§ What the task asks
Go through the rows below and copy out each line that contains the word "minutes".

§ Dataset content
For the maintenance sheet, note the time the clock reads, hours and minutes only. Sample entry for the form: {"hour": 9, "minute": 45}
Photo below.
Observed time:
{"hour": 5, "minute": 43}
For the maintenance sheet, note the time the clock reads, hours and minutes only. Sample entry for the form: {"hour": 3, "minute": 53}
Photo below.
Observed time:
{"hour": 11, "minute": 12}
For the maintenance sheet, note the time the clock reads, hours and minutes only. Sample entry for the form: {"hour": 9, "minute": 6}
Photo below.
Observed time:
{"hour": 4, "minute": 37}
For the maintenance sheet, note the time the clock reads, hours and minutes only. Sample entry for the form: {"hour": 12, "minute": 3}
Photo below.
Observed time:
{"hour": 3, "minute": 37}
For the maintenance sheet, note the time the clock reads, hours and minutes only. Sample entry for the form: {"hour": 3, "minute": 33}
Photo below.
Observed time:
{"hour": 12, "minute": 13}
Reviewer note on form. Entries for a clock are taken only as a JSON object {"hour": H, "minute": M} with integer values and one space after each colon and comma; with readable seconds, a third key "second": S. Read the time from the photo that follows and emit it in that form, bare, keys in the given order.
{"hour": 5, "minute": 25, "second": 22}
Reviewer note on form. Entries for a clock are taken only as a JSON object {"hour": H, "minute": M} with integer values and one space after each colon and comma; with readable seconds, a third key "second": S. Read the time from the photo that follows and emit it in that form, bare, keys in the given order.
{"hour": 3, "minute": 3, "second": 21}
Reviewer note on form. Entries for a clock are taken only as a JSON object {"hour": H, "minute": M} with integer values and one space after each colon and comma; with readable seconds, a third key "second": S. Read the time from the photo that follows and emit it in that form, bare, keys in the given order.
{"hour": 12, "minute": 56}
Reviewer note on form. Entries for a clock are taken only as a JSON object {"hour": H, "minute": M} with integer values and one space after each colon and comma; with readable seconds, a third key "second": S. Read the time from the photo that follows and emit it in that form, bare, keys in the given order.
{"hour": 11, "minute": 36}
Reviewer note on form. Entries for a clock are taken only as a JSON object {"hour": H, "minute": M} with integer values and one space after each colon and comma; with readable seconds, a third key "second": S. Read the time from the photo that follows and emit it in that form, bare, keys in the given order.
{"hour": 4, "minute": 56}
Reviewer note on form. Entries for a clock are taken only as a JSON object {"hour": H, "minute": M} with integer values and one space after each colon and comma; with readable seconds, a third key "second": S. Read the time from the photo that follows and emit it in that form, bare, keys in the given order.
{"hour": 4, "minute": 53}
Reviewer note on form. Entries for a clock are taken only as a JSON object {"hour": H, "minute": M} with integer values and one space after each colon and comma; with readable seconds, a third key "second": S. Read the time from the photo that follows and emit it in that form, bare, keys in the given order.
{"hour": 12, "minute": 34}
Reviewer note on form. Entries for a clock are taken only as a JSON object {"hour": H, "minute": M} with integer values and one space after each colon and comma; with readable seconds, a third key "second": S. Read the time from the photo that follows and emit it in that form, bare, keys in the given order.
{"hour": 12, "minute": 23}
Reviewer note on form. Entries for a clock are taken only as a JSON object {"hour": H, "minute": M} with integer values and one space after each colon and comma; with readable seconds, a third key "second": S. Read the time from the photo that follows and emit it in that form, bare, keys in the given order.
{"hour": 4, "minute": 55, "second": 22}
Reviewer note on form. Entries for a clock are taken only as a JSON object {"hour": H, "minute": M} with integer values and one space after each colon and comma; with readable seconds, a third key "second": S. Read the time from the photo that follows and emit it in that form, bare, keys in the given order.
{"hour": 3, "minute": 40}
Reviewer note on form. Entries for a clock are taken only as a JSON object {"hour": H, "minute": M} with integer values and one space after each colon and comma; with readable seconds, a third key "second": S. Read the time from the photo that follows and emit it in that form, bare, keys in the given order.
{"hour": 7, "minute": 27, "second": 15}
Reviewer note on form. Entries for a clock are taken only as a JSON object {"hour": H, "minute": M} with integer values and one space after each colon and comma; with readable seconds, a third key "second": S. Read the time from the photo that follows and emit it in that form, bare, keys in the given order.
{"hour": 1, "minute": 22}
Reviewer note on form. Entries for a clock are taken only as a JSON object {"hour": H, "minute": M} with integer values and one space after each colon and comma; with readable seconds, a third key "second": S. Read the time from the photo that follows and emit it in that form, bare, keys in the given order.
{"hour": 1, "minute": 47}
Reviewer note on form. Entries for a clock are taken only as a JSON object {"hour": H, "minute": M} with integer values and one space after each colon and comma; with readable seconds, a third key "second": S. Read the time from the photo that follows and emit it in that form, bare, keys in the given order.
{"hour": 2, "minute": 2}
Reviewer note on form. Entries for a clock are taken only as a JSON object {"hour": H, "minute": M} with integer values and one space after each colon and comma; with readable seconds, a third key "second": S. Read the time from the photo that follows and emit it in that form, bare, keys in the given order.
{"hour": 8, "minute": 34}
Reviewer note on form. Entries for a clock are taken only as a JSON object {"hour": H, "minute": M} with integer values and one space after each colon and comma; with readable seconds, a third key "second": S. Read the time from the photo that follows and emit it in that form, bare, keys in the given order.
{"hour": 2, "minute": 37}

§ Full output
For the maintenance sheet, note the time the clock reads, hours and minutes only. Sample entry for the form: {"hour": 9, "minute": 45}
For the maintenance sheet, note the time the clock reads, hours and minutes only. Sample entry for the form: {"hour": 3, "minute": 53}
For the maintenance sheet, note the time the clock reads, hours and minutes only. Sample entry for the form: {"hour": 9, "minute": 6}
For the maintenance sheet, note the time the clock reads, hours and minutes only. Sample entry for the form: {"hour": 12, "minute": 3}
For the maintenance sheet, note the time the clock reads, hours and minutes only. Sample entry for the form: {"hour": 3, "minute": 33}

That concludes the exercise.